I am trying to send huge amount of Data to an event hub. I am creating Batches of EventData using EventDataBatch. And sending it to the event hub. I was initially sending the batches using one EventhubClient . Later I created var eventHubClientPool = new EventHubClient[MaxConnections];
And now I am sending each batch as eventHubClientPool[connectionId].SendAsync(ehBatch.ToEnumerable())); Where connectionId = random.Next(MaxConnections);

How do I further increase the throughput?

2

2 Answers

0
votes

According to "Best practices" Docs

"A single batch must not exceed the 1 MB limit of an event. Additionally, each message in the batch uses the same publisher identity.
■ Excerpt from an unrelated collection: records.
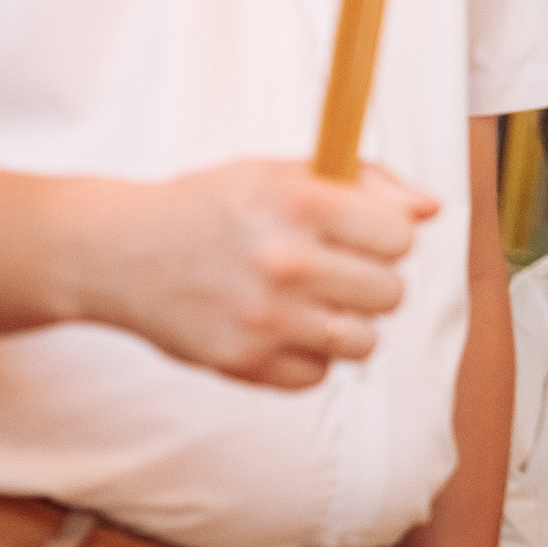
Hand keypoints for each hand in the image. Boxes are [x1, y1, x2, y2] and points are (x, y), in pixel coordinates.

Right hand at [74, 160, 436, 389]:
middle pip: (391, 292)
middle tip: (332, 271)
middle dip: (370, 282)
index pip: (402, 237)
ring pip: (364, 341)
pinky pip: (319, 374)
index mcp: (300, 201)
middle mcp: (285, 260)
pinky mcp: (243, 362)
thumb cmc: (212, 207)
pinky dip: (306, 358)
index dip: (386, 237)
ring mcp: (264, 317)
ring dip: (345, 325)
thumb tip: (430, 210)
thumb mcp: (282, 172)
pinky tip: (278, 329)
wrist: (117, 252)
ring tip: (311, 304)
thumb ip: (366, 183)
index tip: (361, 236)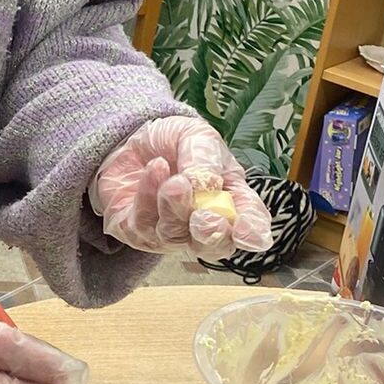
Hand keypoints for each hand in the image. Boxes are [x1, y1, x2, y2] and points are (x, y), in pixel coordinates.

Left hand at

It is the responsibility of the sender to ensure that the batch does not exceed the maximum event size. If it does, a client Send error is generated"

If you still want to improve throughput,

  • Consider minifying/compressing payload.
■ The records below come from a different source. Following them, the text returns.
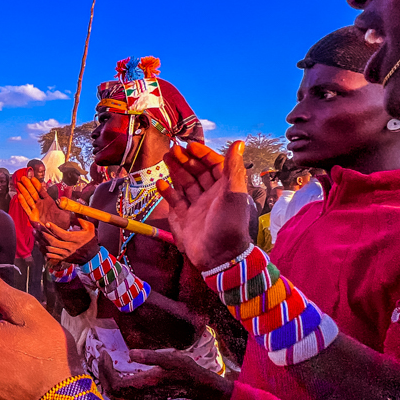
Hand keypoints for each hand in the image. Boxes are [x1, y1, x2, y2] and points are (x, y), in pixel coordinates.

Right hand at [17, 174, 72, 227]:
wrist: (60, 232)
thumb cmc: (63, 222)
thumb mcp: (66, 208)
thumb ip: (66, 198)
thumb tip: (69, 188)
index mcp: (48, 201)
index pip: (41, 190)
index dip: (36, 184)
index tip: (32, 177)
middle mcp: (41, 205)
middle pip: (33, 193)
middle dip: (27, 185)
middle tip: (23, 177)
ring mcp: (36, 210)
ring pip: (28, 199)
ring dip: (23, 191)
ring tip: (19, 184)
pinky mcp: (32, 217)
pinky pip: (27, 209)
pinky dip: (23, 203)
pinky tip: (19, 196)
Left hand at [36, 218, 98, 265]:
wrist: (91, 255)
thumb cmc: (90, 238)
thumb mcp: (90, 227)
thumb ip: (82, 218)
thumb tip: (74, 209)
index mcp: (76, 239)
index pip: (63, 234)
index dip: (54, 229)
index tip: (48, 223)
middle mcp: (70, 247)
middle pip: (54, 242)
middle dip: (45, 234)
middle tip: (38, 227)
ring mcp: (66, 254)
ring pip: (51, 249)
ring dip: (42, 241)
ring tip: (35, 233)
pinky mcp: (63, 258)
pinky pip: (51, 255)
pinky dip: (43, 250)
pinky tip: (39, 243)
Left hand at [98, 348, 231, 399]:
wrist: (196, 385)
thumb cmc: (184, 369)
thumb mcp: (169, 357)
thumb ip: (149, 356)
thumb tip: (130, 353)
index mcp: (144, 384)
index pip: (115, 383)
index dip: (105, 370)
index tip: (104, 353)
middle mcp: (140, 395)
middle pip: (111, 391)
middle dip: (103, 373)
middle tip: (102, 356)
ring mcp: (141, 399)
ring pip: (115, 396)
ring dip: (107, 380)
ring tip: (106, 363)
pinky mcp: (143, 399)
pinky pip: (122, 397)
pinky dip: (114, 385)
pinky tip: (117, 372)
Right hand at [158, 141, 251, 270]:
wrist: (218, 256)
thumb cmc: (229, 224)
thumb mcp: (234, 193)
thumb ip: (233, 167)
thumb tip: (239, 143)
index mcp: (225, 188)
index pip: (214, 165)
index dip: (203, 154)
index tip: (190, 145)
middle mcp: (211, 196)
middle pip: (197, 172)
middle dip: (185, 160)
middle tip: (172, 149)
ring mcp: (196, 207)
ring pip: (185, 184)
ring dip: (175, 170)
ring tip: (165, 158)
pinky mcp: (184, 218)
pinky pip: (175, 201)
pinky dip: (168, 191)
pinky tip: (161, 182)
  • Store your payload in an external store such as Cosmosdb and send a reference to your payload in the event.

0
votes

You'll have to increase the throughput units (TU), one TU allows:

  • Ingress (send events to event hubs) up to 1000 events/sec or 1MB/sec, whichever comes first
  • Egress (consume events from event hubs) up to 4096 events/sec or 2MB/sec

How to change throughput units:

  • As Sajeetharan mentioned, you could do that via by setting up auto-inflate. Note this feature is only available if you have Standard tier.
    • Go to Azure Portal Event Hubs namespace Overview tab, then find auto-inflate throughput units
  • You could also set the TUs during namespace creation, up to 20 for both Basic and Standard tier.
  • If you've already created the namespace, you could change the TU by going to the Azure Portal Event Hubs namespace -> Settings -> Scale

TUs apply to all event hubs in an Event Hubs namespace. You buy TUs at the namespace level, and they are shared across all event hubs in a namespace.

There's also Event Hubs Dedicated cluster which is designed for customers with the most demanding requirements. This offering builds a capacity-based cluster that's not bounded by TUs, but by CPU and memory usage of the cluster.